PASSAGE FOR REVIEW Start Marker

Landing pages are important online marketing tools and keys to conversion. So almost anything that a marketer can do to improve a landing page’s performance will also improve the bottom line.
A landing page may be defined as a page on your website where visitors are sent to prompt a conversion — like selling a product or adding a subscriber. Brandon Eley and Shayne Tilley wrote in their book, Online Marketing Inside Out, that “landing pages are your money pages. They’re one of the strongest tools you have to convert visitors into customers. Much of your marketing activity will be geared around attracting visitors to these pages, so the way you construct these will have a significant impact on your income.”
In this article, you’ll find five tips to help you improve your site’s landing pages. For some of these tips there will be relatively more lengthy descriptions, while other, perhaps more obvious, suggestions get a more pithy treatment. Regardless, all of these suggestions are winners.
Have a Single Objective
A great landing page, whether it is a product detail page or an online form, should focus on one singular goal. In the case of a product detail page, that goal should be to convince the visitor to buy the product described. Registration pages seek to collect the visitor’s contact information. Newsletter or contact forms should aim at getting a user’s permission to continue the marketing conversation.
Don’t confuse the visitor or dilute the focus on that single objective. In 2008, Lee Goldberg, a Practical eCommerce contributor, wrote, in “Landing Pages: Five Pointers to Boost Conversions,” that marketers should “get rid of any page element that distracts from the task at hand. Eliminate superfluous text and Flash elements, and make sure your offer and its value are crystal-clear and specific. Make sure your value statements are consistent with your ad text, and keep the text benefit-oriented to give visitors a reason to go to the next step. Use your value statements to break through all of the clutter on the Internet.”
A great example of this principle in action can be found on the 37Signals landing page for Basecamp, a software-as-a-service project management solution. The page clearly states the service’s value, and encourages visitors to get more information.
In short, ask the visitor to do one thing.
Make It Easy
According to Eley and Tilley, “the easier you can make a process, the more conversions you’ll make. Asking your customers to jump through hoops to answer your call to action will only push them away.”
Often making a landing page easy to use will come down to how the page is designed and laid out. Buttons and form fields should be large, and their purpose should be clear.
MailChimp, an email marketing provider, has a site that is simple and easy to use. For example, the company’s landing page has a plain call-to-action: “Easy Email Newsletters.”
Make it easy for visitors to complete the action.
Have Impeccable Grammar and Spelling
According to the Kissmetrics blog, “in the example of an online retailer who is asking for visitors to purchase and provide personal and billing information, the trust of the customer will be risked if there are spelling errors and sloppy grammar” on the landing page.

PASSAGE FOR REVIEW End Marker

WHAT YOU SHOULD DO: Repeat word for word the part of the landing page article starting at "A great example" and ending at "complete the action.".

RECORDS SHOWN Start Marker

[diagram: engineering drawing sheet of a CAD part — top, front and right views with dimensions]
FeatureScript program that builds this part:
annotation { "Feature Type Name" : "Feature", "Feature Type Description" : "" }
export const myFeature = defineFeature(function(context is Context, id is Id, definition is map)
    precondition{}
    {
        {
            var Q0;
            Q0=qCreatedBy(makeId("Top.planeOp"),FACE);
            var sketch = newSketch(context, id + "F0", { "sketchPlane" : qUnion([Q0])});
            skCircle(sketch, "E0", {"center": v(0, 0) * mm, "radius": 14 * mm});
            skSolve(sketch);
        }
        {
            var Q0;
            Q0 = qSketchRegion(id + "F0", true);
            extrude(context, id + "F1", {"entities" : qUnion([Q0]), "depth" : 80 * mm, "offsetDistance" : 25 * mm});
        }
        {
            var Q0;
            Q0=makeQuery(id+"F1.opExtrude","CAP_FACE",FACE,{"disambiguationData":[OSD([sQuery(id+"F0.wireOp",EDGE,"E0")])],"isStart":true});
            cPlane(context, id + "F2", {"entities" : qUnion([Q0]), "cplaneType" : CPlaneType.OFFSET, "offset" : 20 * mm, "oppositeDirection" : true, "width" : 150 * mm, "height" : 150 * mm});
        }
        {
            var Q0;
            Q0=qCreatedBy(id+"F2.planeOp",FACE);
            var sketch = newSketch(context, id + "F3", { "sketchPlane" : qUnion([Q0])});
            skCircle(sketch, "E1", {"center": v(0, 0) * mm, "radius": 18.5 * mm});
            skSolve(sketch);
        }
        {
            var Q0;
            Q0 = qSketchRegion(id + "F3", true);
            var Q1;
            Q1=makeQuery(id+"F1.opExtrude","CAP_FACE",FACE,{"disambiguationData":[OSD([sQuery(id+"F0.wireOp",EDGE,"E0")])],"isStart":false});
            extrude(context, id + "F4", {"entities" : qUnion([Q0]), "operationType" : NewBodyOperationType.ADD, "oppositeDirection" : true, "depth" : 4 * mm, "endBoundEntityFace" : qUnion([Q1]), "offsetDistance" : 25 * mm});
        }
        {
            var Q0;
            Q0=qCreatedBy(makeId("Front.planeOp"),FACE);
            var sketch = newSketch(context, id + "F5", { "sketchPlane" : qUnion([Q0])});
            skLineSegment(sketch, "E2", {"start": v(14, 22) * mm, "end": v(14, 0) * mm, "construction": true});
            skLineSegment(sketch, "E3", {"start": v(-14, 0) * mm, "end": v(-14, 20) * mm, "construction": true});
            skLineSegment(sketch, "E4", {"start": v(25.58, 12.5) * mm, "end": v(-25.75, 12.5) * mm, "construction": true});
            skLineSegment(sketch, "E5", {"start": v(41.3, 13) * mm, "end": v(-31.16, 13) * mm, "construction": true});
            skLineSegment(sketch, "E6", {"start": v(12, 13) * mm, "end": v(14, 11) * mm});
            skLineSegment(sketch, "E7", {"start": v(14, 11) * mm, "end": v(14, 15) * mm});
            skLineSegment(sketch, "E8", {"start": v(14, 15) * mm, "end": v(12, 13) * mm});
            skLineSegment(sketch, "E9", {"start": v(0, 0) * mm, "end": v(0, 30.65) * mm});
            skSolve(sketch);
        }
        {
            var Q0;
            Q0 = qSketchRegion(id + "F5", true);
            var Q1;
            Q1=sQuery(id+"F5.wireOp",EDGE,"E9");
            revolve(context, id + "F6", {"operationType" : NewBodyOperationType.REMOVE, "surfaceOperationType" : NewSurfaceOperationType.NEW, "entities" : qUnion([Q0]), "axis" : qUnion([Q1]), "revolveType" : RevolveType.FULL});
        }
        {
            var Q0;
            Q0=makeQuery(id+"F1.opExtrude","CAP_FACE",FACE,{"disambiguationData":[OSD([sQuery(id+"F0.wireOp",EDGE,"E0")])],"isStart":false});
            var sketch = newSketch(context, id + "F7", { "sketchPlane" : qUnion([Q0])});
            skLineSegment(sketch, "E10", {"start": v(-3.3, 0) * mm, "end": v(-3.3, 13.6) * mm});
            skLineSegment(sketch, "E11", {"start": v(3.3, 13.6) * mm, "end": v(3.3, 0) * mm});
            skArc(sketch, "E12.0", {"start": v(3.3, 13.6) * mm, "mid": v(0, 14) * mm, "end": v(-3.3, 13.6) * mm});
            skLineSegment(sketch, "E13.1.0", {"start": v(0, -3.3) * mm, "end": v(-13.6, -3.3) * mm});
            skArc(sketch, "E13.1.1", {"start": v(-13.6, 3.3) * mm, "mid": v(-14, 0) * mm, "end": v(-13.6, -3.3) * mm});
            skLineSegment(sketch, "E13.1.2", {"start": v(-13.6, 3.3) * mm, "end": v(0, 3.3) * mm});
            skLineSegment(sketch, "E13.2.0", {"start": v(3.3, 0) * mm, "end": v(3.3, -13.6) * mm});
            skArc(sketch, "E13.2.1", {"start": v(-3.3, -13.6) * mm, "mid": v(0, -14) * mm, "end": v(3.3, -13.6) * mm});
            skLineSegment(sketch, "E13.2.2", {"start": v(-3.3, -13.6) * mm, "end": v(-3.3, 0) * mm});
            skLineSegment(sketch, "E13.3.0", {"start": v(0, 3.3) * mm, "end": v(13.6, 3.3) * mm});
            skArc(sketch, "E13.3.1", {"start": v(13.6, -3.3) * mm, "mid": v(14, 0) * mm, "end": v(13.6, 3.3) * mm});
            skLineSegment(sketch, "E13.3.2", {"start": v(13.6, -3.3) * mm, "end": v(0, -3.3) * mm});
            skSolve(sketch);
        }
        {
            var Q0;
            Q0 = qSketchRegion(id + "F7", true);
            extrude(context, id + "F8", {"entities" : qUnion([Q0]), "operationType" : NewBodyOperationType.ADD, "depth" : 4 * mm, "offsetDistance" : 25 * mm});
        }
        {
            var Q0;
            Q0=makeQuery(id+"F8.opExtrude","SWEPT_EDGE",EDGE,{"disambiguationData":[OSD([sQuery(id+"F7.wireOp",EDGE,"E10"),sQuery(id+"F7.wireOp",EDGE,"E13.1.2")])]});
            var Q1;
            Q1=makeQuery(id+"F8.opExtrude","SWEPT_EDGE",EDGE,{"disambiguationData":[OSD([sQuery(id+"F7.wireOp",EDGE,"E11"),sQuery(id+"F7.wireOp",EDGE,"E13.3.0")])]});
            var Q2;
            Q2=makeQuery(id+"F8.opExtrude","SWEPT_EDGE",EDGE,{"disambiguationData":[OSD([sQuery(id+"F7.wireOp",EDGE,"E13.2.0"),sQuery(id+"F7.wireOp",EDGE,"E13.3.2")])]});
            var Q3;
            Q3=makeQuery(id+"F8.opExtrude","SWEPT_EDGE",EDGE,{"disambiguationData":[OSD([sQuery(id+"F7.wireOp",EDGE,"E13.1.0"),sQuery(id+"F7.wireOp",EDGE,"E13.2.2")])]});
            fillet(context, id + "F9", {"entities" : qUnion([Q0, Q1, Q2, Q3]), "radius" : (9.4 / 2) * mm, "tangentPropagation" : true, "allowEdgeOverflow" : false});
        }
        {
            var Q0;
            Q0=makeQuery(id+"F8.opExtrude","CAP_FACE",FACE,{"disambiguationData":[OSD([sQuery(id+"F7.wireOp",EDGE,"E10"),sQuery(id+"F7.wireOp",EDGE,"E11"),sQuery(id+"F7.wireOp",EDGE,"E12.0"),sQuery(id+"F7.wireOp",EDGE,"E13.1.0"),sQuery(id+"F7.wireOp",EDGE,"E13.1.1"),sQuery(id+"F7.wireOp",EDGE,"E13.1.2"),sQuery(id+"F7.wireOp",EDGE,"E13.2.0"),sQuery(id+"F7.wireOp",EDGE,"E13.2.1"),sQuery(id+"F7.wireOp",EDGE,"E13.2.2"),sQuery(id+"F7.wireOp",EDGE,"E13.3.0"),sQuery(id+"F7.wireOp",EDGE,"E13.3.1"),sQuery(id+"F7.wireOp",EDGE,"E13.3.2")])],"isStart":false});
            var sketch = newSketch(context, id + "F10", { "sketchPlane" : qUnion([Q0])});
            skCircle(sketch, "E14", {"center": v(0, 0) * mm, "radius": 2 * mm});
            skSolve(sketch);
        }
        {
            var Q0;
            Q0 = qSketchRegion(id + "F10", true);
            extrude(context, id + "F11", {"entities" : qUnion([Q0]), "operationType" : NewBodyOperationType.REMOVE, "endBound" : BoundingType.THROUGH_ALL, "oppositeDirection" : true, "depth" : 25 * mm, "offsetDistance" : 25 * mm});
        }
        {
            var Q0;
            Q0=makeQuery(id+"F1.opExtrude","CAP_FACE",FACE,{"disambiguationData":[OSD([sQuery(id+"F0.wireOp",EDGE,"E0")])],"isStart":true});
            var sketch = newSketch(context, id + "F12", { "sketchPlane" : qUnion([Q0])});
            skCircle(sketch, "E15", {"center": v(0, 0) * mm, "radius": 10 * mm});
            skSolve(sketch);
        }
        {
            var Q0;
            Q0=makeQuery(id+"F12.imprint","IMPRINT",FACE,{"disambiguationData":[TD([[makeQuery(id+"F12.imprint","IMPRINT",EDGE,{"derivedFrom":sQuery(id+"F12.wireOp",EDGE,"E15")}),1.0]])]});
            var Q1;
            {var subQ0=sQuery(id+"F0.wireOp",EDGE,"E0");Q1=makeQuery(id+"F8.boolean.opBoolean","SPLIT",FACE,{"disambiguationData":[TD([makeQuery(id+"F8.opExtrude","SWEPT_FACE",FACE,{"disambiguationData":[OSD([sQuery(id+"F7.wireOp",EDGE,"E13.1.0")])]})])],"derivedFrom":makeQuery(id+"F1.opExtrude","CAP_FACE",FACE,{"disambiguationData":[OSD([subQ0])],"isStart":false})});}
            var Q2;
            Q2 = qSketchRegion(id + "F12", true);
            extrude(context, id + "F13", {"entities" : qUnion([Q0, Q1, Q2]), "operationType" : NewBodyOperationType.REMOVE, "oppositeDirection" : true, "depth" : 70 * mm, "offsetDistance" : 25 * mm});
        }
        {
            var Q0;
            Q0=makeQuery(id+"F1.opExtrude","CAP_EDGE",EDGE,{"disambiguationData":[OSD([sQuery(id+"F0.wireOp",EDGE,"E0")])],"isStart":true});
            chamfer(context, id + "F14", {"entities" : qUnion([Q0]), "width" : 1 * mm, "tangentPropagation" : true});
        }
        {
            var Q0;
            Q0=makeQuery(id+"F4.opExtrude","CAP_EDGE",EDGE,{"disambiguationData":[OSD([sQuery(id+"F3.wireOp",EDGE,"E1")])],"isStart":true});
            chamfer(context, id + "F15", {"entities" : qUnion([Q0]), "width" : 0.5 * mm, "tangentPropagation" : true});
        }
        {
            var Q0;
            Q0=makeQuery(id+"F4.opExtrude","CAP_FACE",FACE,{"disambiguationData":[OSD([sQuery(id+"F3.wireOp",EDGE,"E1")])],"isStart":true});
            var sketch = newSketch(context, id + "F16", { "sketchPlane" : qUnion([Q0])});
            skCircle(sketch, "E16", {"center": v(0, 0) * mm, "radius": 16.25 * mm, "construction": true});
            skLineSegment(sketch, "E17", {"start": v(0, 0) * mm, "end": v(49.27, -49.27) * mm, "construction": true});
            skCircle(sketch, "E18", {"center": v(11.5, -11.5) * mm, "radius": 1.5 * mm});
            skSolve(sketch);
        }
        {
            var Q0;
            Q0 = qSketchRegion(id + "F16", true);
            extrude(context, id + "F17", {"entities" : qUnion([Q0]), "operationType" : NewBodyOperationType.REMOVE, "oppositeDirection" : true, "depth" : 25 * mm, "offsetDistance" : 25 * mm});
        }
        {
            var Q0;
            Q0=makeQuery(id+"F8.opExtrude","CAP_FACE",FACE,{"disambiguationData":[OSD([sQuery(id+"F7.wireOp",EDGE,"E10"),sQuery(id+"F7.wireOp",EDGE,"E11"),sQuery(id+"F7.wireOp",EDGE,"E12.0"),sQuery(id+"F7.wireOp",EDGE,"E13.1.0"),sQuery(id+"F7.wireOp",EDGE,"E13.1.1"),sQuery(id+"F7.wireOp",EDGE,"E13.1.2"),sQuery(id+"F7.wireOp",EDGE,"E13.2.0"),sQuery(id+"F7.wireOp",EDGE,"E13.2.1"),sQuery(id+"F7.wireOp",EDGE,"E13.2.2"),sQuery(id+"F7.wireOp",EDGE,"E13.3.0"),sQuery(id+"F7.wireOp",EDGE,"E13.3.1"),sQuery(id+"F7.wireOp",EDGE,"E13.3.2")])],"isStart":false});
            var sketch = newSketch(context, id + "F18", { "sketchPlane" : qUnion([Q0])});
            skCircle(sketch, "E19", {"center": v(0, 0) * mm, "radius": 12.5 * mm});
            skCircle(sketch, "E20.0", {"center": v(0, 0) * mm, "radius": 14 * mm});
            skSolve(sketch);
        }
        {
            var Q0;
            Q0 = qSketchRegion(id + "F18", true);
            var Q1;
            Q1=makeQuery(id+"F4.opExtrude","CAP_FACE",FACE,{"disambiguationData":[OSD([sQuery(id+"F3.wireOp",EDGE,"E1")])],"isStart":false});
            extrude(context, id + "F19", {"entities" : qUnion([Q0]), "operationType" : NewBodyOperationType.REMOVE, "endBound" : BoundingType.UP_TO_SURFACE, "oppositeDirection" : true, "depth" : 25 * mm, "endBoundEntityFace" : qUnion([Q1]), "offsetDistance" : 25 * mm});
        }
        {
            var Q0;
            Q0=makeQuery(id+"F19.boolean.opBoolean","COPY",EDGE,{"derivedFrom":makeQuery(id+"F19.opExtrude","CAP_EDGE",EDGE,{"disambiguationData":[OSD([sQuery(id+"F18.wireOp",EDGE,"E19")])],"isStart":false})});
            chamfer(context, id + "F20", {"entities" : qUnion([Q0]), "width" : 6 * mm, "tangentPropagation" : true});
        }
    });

RECORDS SHOWN End Marker

COMPLETED TASK:
A great example of this principle in action can be found on the 37Signals landing page for Basecamp, a software-as-a-service project management solution. The page clearly states the service’s value, and encourages visitors to get more information.
In short, ask the visitor to do one thing.
Make It Easy
According to Eley and Tilley, “the easier you can make a process, the more conversions you’ll make. Asking your customers to jump through hoops to answer your call to action will only push them away.”
Often making a landing page easy to use will come down to how the page is designed and laid out. Buttons and form fields should be large, and their purpose should be clear.
MailChimp, an email marketing provider, has a site that is simple and easy to use. For example, the company’s landing page has a plain call-to-action: “Easy Email Newsletters.”
Make it easy for visitors to complete the action.